--- Start Text provided ---

Friday, November 1, 2013


My grandfather died this fall. Even typing those words feels surreal--a physical acknowledgment that he, the most important male in my life, is no longer here, biking around town, laughing with his family, eating brownies, playing with his great-grandchildren, fixing things for his children and grandchildren, and wielding his "patriarchal authority" so gently that it only steadied, never condemned.

I already know that I will miss him for the rest of my life.

The funeral was a little brutal. My family is all Mormon, and for the first time since I split with the church, I found myself a little jealous of their faith. How nice it would have been to, once again, have the barricade of "eternal life" and "sealed forever" to hold up against the crushing waves of grief. How much I missed believing that, as my aunt said, "He has so many people waiting for him on the other side." But amidst all the conflicting emotions I had during several conversations with and about Mormonism and faith, one emotion was noticeably absent: anger.

--- End Text provided ---
--- Start Extracted entries ---

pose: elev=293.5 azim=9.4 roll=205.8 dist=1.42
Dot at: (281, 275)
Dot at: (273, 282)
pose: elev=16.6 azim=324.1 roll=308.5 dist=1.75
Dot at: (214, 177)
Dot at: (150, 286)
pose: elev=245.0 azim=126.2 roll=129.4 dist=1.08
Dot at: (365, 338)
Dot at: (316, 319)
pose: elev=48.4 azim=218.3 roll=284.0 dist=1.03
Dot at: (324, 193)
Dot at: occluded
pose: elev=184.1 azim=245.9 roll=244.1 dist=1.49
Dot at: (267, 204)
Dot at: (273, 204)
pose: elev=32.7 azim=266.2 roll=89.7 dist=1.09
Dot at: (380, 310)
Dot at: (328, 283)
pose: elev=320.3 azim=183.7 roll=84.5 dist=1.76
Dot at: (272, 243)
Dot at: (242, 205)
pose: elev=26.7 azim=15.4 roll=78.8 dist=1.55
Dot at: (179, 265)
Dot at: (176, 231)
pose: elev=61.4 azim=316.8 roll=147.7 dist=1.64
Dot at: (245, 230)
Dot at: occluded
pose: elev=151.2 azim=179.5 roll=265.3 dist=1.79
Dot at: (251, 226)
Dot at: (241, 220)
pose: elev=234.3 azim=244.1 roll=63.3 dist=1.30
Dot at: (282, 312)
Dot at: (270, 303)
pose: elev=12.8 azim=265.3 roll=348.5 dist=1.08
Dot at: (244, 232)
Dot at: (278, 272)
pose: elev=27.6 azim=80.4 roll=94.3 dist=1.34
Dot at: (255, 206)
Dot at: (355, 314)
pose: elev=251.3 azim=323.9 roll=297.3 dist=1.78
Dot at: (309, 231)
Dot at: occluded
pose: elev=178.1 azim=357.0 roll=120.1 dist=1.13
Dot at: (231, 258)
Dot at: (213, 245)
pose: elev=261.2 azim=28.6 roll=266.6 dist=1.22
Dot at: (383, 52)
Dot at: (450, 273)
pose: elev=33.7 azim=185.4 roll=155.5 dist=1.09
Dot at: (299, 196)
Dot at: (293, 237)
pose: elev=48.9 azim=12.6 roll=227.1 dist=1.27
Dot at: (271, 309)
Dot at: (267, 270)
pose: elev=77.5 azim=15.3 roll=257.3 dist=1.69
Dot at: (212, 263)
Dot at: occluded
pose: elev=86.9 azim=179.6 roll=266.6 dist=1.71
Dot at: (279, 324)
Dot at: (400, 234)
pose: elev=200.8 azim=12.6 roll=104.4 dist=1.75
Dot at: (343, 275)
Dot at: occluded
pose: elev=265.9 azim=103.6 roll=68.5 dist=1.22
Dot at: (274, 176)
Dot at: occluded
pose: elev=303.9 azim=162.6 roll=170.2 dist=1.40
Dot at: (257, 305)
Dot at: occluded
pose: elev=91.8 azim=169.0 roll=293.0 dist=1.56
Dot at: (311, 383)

--- End Extracted entries ---

--- Given problem 1 ---
List every word or phrase that appears inside quotation marks in the post about the grandfather's death.
--- Given problem 2 ---
Carry on the post about the grandfather's death from its last sentence.
The items were taken from a separate source and have no connection to the text.

--- Exercise answer 1 ---
- "patriarchal authority"
- "eternal life"
- "sealed forever"
- "He has so many people waiting for him on the other side."

--- Exercise answer 2 ---
As anyone who has read my blog knows, (and thank you for reading, btw), anger has been a rather dominant note in my emotional chord for the past several years. A second emotion has been fear, especially the fear that because I left, my friends and family would reject me. And, in the clarity of hindsight, I've been trying to protect myself by rejecting them first. Perhaps it was necessary to gain the distance I needed to make a full break from the church, but finally I am strong and steady enough to make a U-turn and reach out again.

I'm beginning by coming out to my roommates, both about my sexuality and about my book. I lied to them throughout college about my relationship with C. (our roommate, who I was sleeping with) and it's time to come clean. I've been coming clean to my family, one sibling at a time, then a cousin, making tighter circles toward my mother. Still nervous about that one.

Anyway, yeah...less anger. Thanks for listening. Here's to moving in a more positive emotional direction for a while (and still acknowledging that "bad" feelings are legitimate, too...but nice to let go of.)



Just Jill said...

Good work. It is nice to live in broad daylight and allow others to have their own reactions without taking on the responsibility for their feelings and thoughts. Hooray for progress and hooray for grappling with the feelings all along the spectrum.

Taylor said...

Hey! I saw that you started blogging again, so I finally got around to restarting my blogging, the post-Mormon era.

I hope it's sunny in Portland.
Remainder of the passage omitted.